Meriden councilor starts neighborhood improvement initiative

Meriden councilor starts neighborhood improvement initiative

Record-Journal


MERIDEN — You can’t walk far on Springdale Avenue without seeing fast food containers, cigarette butts, empty plastic liquor bottles and other trash scattered on the curb and sidewalks.

Up the street, behind a convenience store, are signs of illegal dumping and evidence of the homeless sheltering in the woods.

It is the neighborhood Area 1 City Councilor Sonya Jelks and her children have called home for 13 years. She also has concerns about drugs and gangs in the area.

“Truly what’s happening in this area reflects much of what ails Meriden as a whole so we have to look at addressing these issues block by block,” Jelks said in an email. “Obviously the success of downtown is dependent on the success of the surrounding downtown neighborhoods.”

Jelks has begun an initiative to clean up the neighborhood by bringing together residents for organized clean-up days. She also plans to reinvigorate the local neighborhood association and is exploring regulating the sale of drug paraphernalia in stores. She would also like to see sidewalk and street improvements.

With no parking on one side of Springdale Avenue, residents park on the curb, leaving little room for pedestrians to walk on the sidewalk. Jelks believes the situation may have contributed to the death of Dania Cedeño Del Rosario, who was killed in a hit-and-run accident after pushing her 7-year-old daughter to safety last October. With so many cars parked illegally on the curb, Jelks said it can be hard for cars and pedestrians to see each other. The accident came months after a spree of shootings in the city, included shots fired at a house on Springdale Avenue in April 2016. That same month, three people were shot at Noiise Sports Bar on the corner of Lewis Avenue and Springdale. The club was shut down shortly after and has remained vacant.

Jelks drives her kids to school because she does not feel safe letting them walk around the neighborhood alone.

“It’s not a walkable neighborhood,” she said.

Jelks said homeless people have been found living on nearby Andrew Street. Tent poles and a suitcase were strewn on a mattress on the ground surrounded by clothing and a large plastic liquor bottle.

The area is commonly the site of illegal dumping, said Springdale Auto owner Meckey Chater, who said someone recently left over a dozen tires in the wooded area behind his building at 189 Springdale Ave. A large pile of wood, bricks and other debris were also behind the business, in addition to several mattresses.

Police spokesman Sgt. Christopher Fry said there are police officers dedicated to the area. He could not provide crime data for the neighborhood.

Fry did say the more densely populated areas of the city generally have more incidents reported to police. Some of the complaints on Springdale Avenue involve litter, illegal dumping and drugs, but are not exclusive to the neighborhood, Fry said.

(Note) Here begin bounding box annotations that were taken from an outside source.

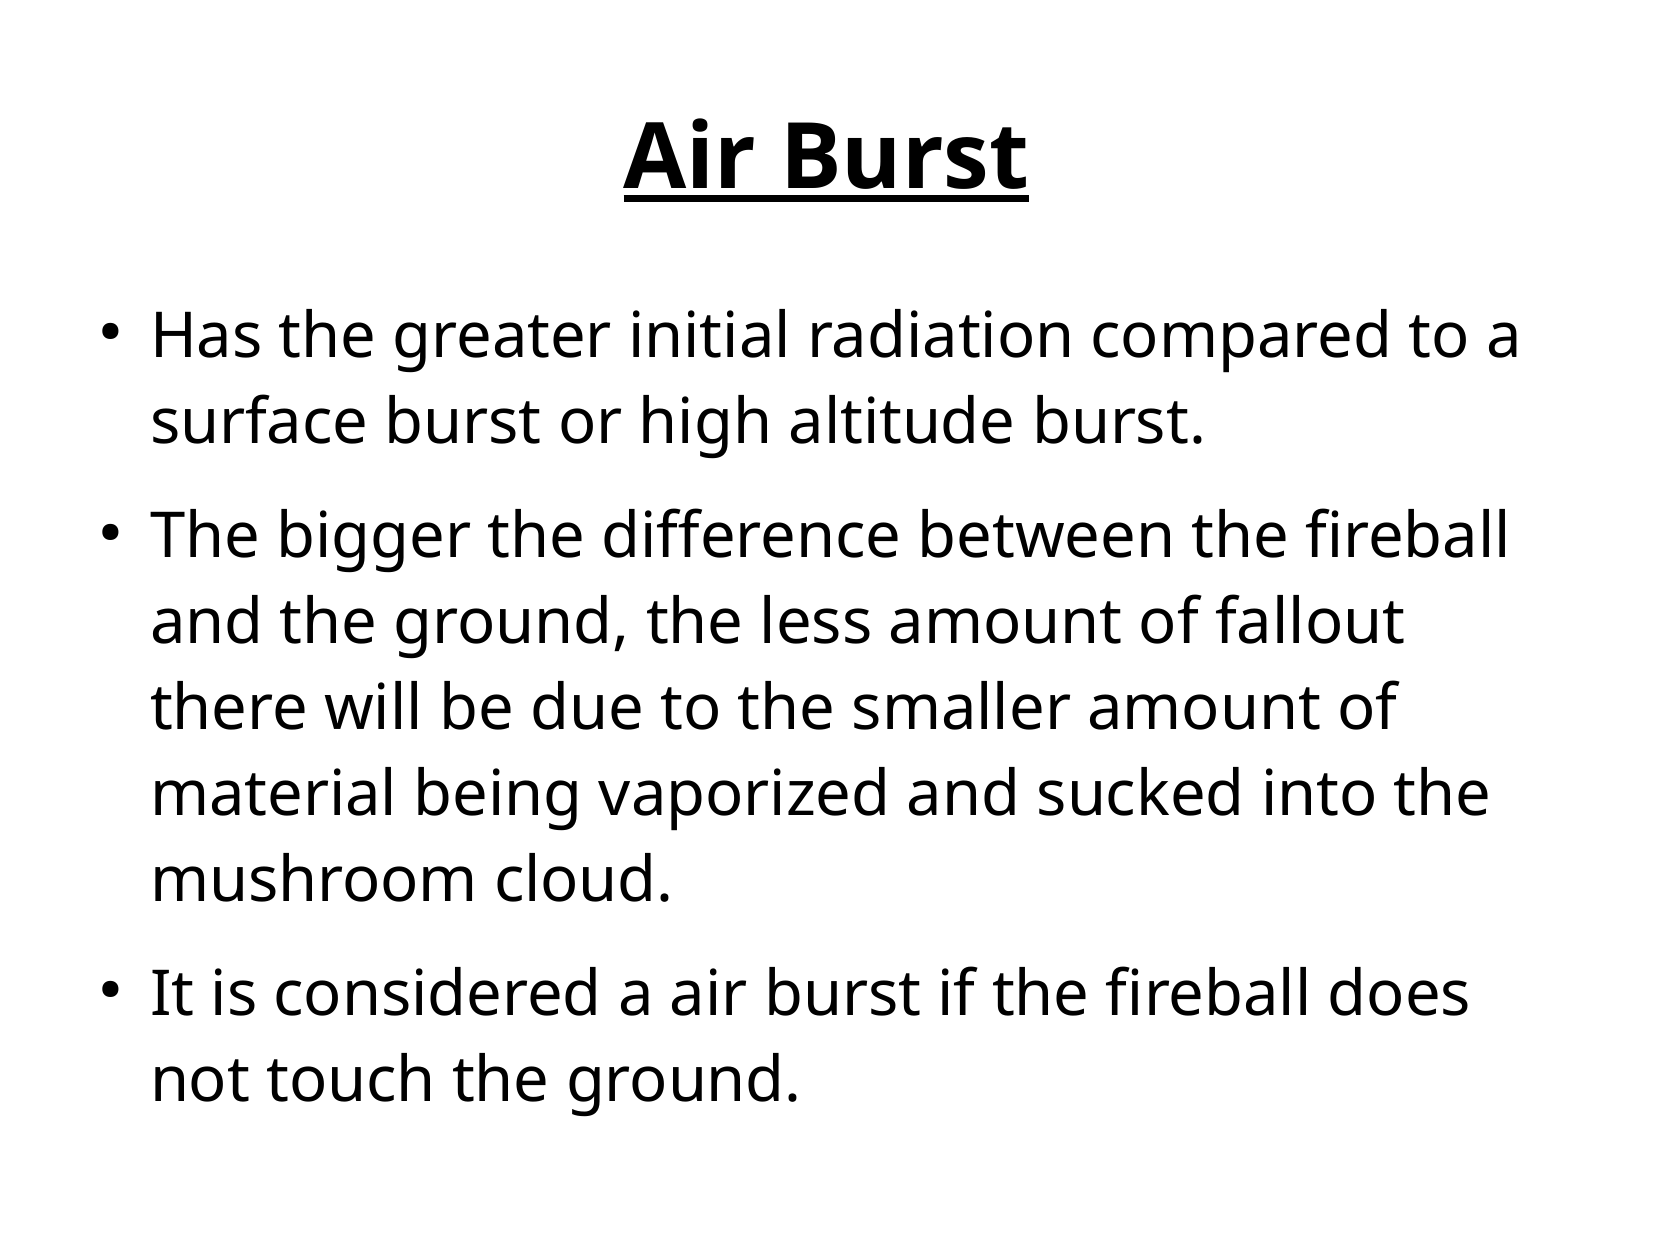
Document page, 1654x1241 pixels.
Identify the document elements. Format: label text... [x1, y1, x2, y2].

title Air Burst [82, 49, 1571, 257]
list Has the greater initial radiation compared to a surface burst or high altitude burst. The bigger the difference between the fireball and the ground, the less amount of fallout there will be due to the smaller amount of material being vaporized and sucked into the mushroom cloud. It is considered a air burst if the fireball does not touch the ground. [82, 290, 1571, 1126]
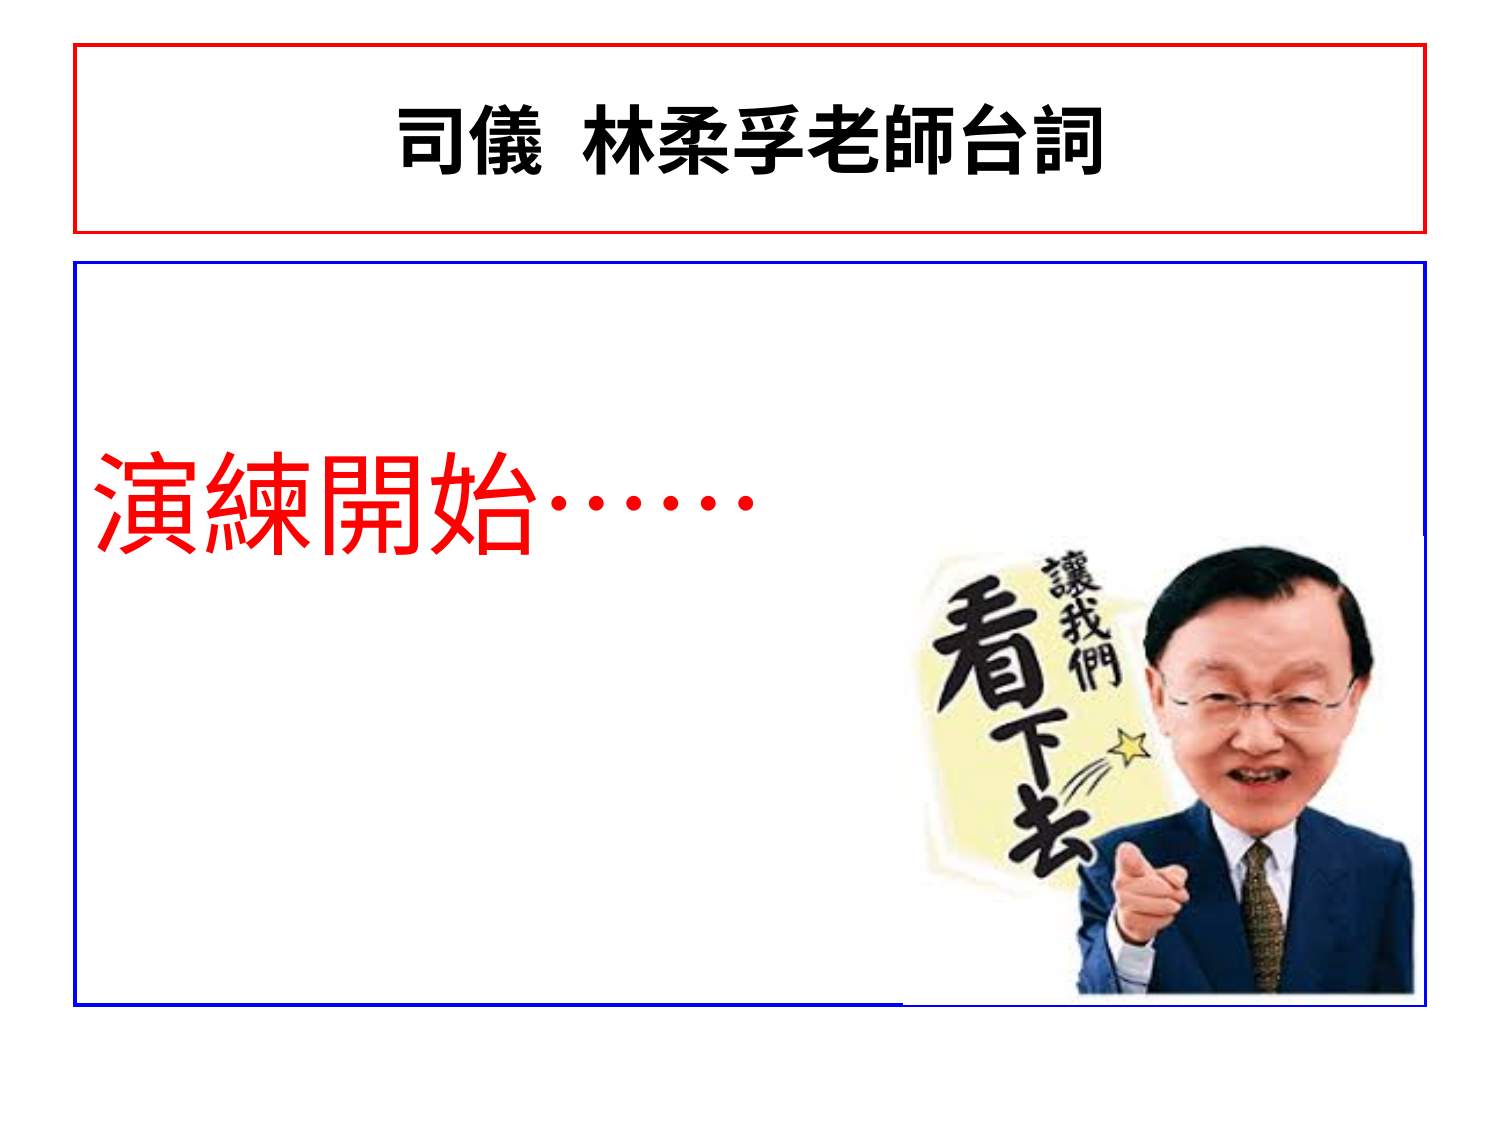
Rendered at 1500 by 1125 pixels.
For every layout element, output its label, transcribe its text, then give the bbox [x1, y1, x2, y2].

list 演練開始…… [75, 262, 1426, 1005]
picture [903, 536, 1424, 1005]
title 司儀 林柔孚老師台詞 [75, 45, 1426, 233]
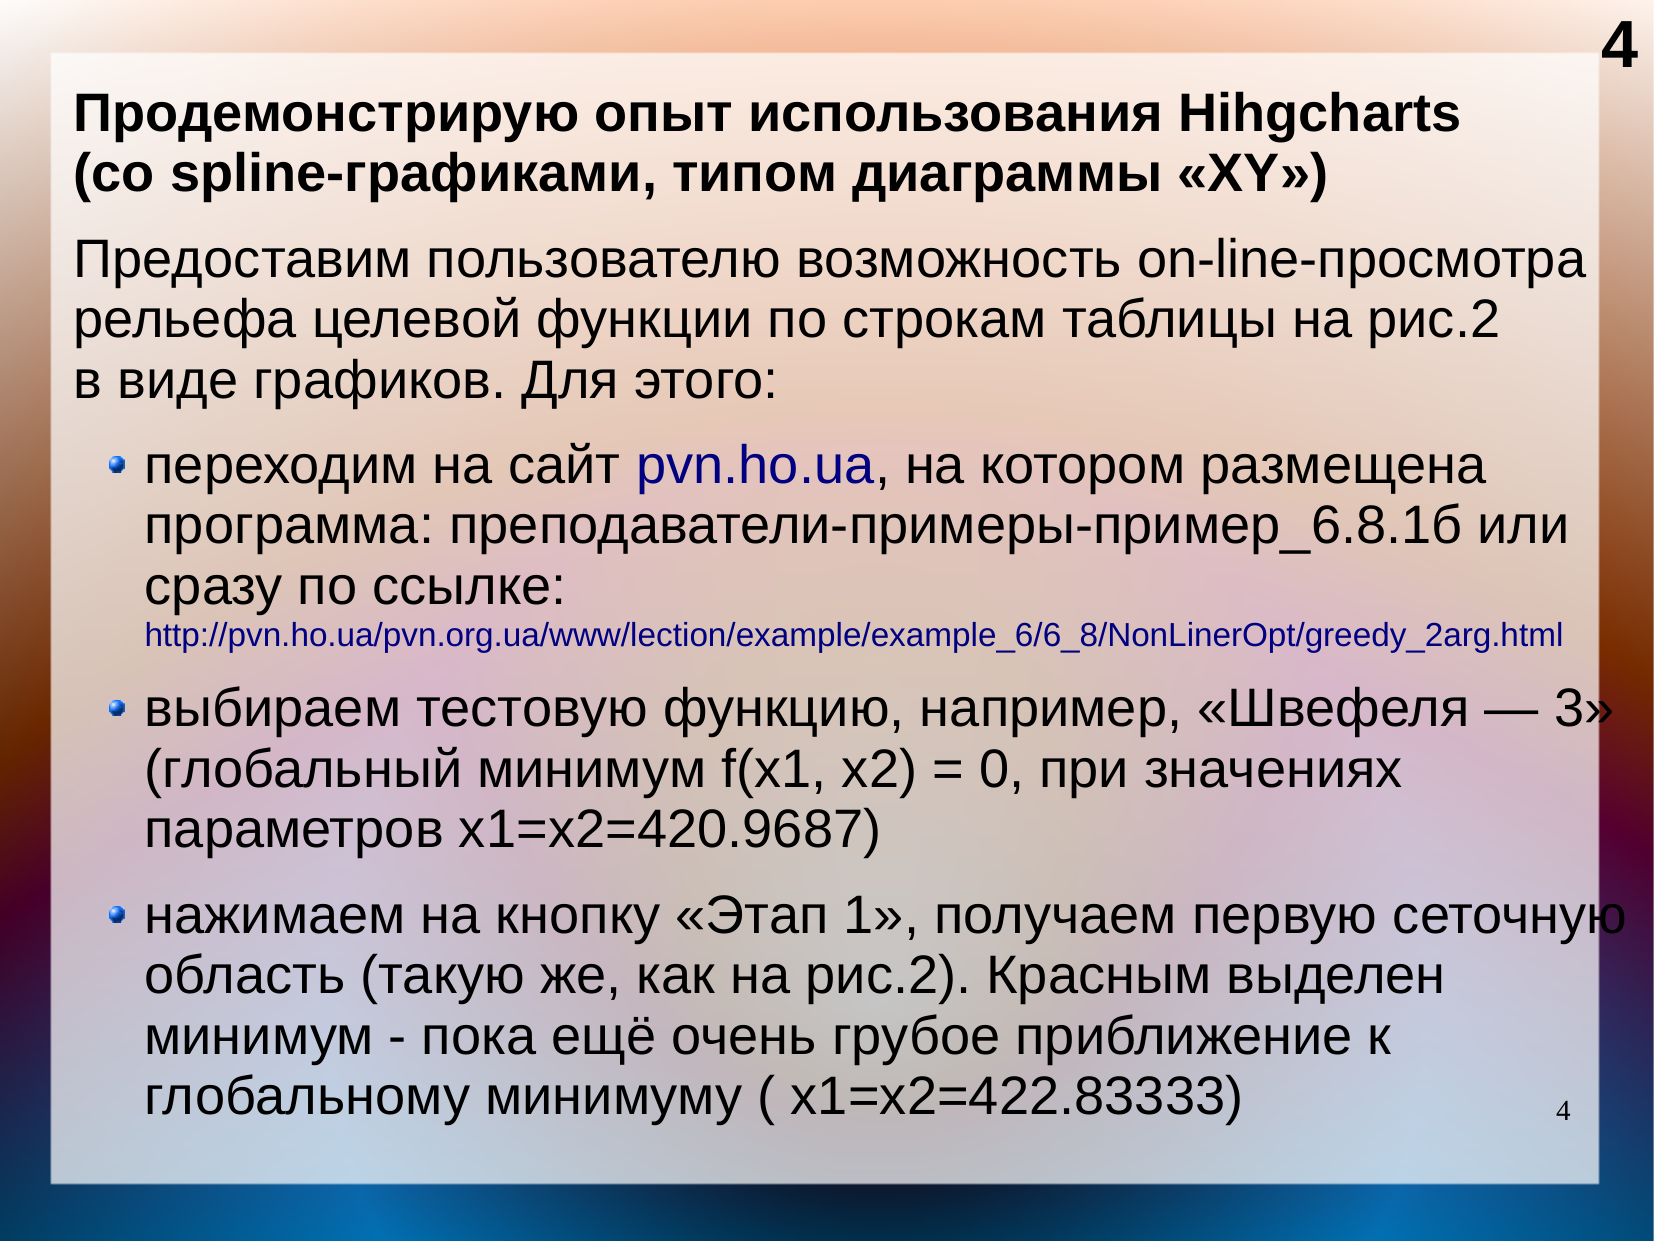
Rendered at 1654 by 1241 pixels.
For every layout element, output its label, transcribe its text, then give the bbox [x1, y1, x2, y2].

text_box <номер> Продемонстрирую опыт использования Hihgcharts (со spline-графиками, типом диаграммы «XY») Предоставим пользователю возможность on-line-просмотра рельефа целевой функции по строкам таблицы на рис.2 в виде графиков. Для этого: переходим на сайт pvn.ho.ua, на котором размещена программа: преподаватели-примеры-пример_6.8.1б или сразу по ссылке: http://pvn.ho.ua/pvn.org.ua/www/lection/example/example_6/6_8/NonLinerOpt/greedy_2arg.html выбираем тестовую функцию, например, «Швефеля — 3» (глобальный минимум f(x1, x2) = 0, при значениях параметров x1=x2=420.9687) нажимаем на кнопку «Этап 1», получаем первую сеточную область (такую же, как на рис.2). Красным выделен минимум - пока ещё очень грубое приближение к глобальному минимуму ( x1=x2=422.83333) [59, 0, 1654, 1229]
picture [0, 0, 1654, 1241]
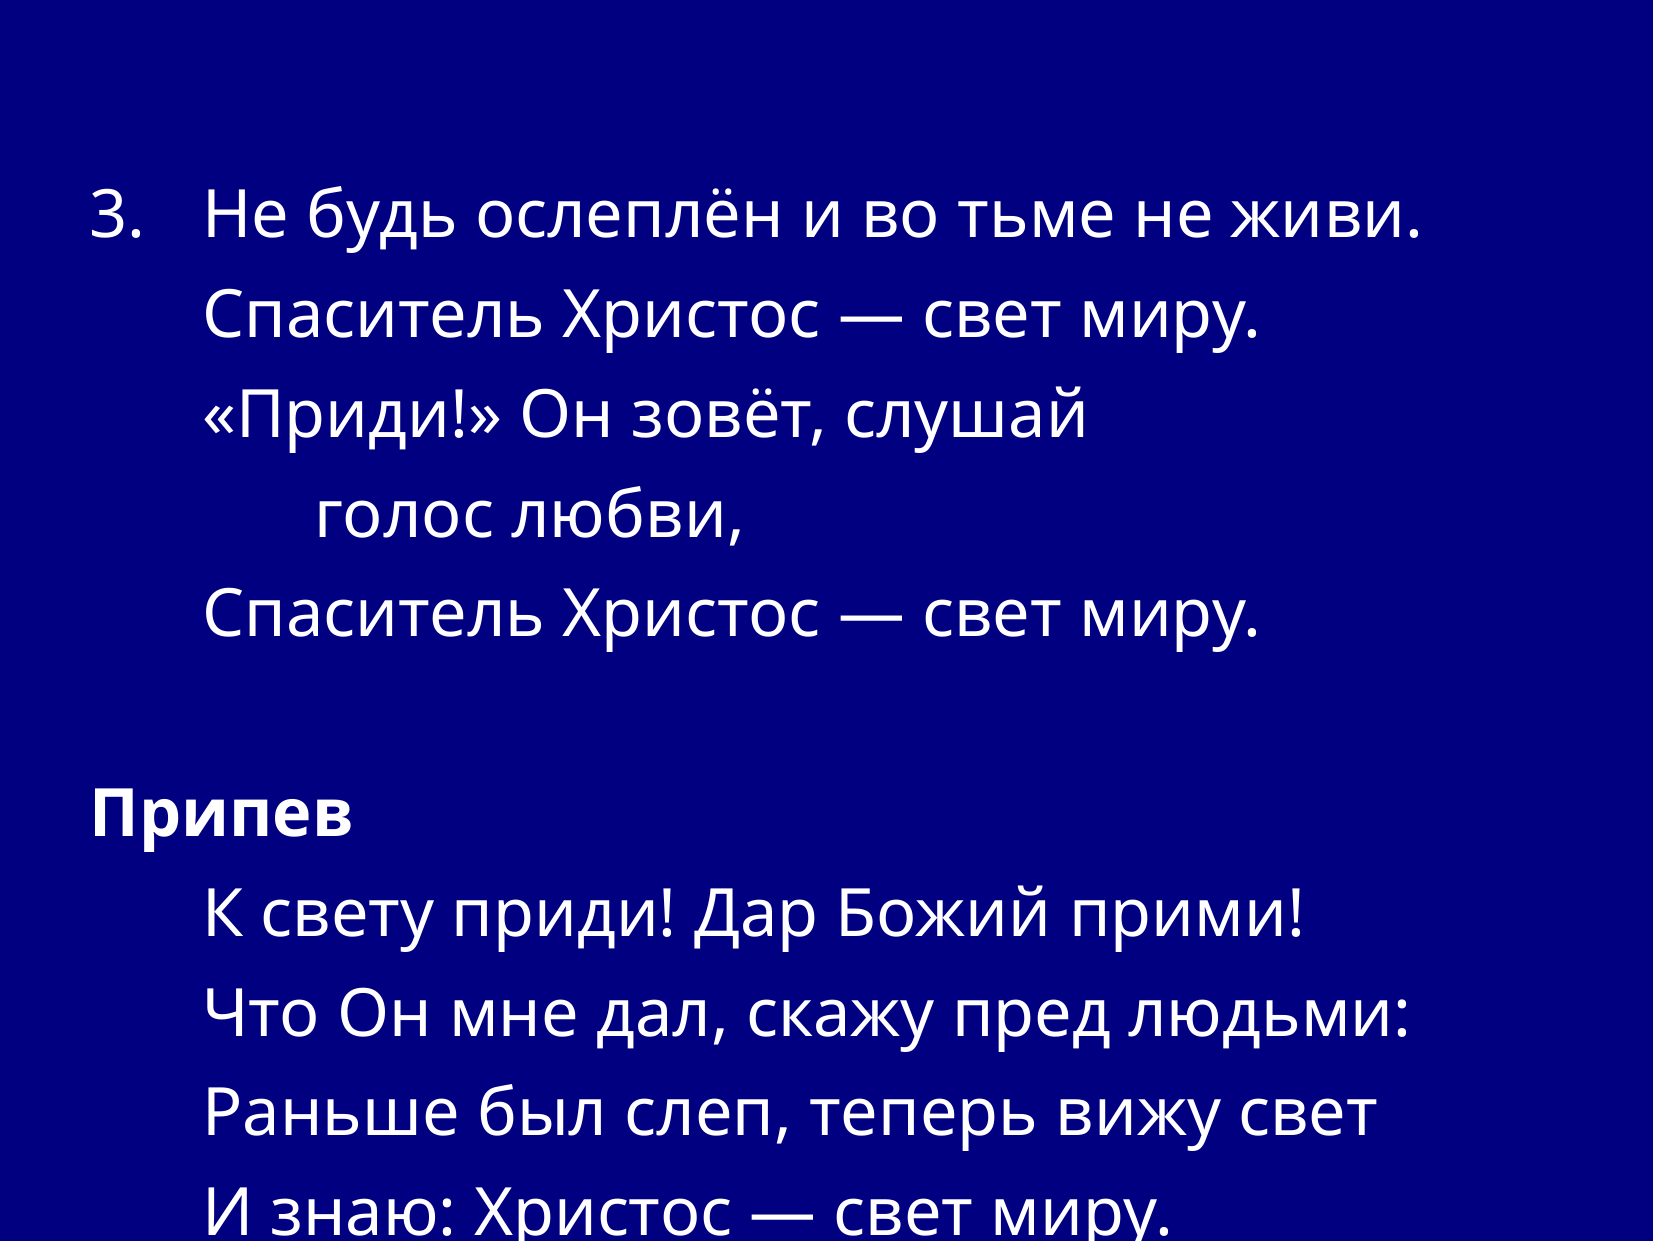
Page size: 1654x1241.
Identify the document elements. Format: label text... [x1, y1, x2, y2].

text_box 3. Не будь ослеплён и во тьме не живи. Спаситель Христос — свет миру. «Приди!» Он зовёт, слушай голос любви, Спаситель Христос — свет миру. Припев К свету приди! Дар Божий прими! Что Он мне дал, скажу пред людьми: Раньше был слеп, теперь вижу свет И знаю: Христос — свет миру. [75, 150, 1576, 1163]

“You are going to find drug paraphernalia wherever drugs are being used,” Fry said. “I think it’s pervasive throughout Meriden.”

Fry attributed to the problems experienced on Springdale Avenue to a minority of people in the neighborhood.

“Its unfortunate that a small percentage may give the larger much more positive population a bad reputation,” Fry said.

For Jelks, cleaning up the neighborhood starts with cleaning up the trash. Jelks plans to use the Mayor’s next clean up day on Oct.14 to kick off the beautification effort.

“This is a main street. We want people to have a good impression of Meriden no matter what part of the city they are in,” she said.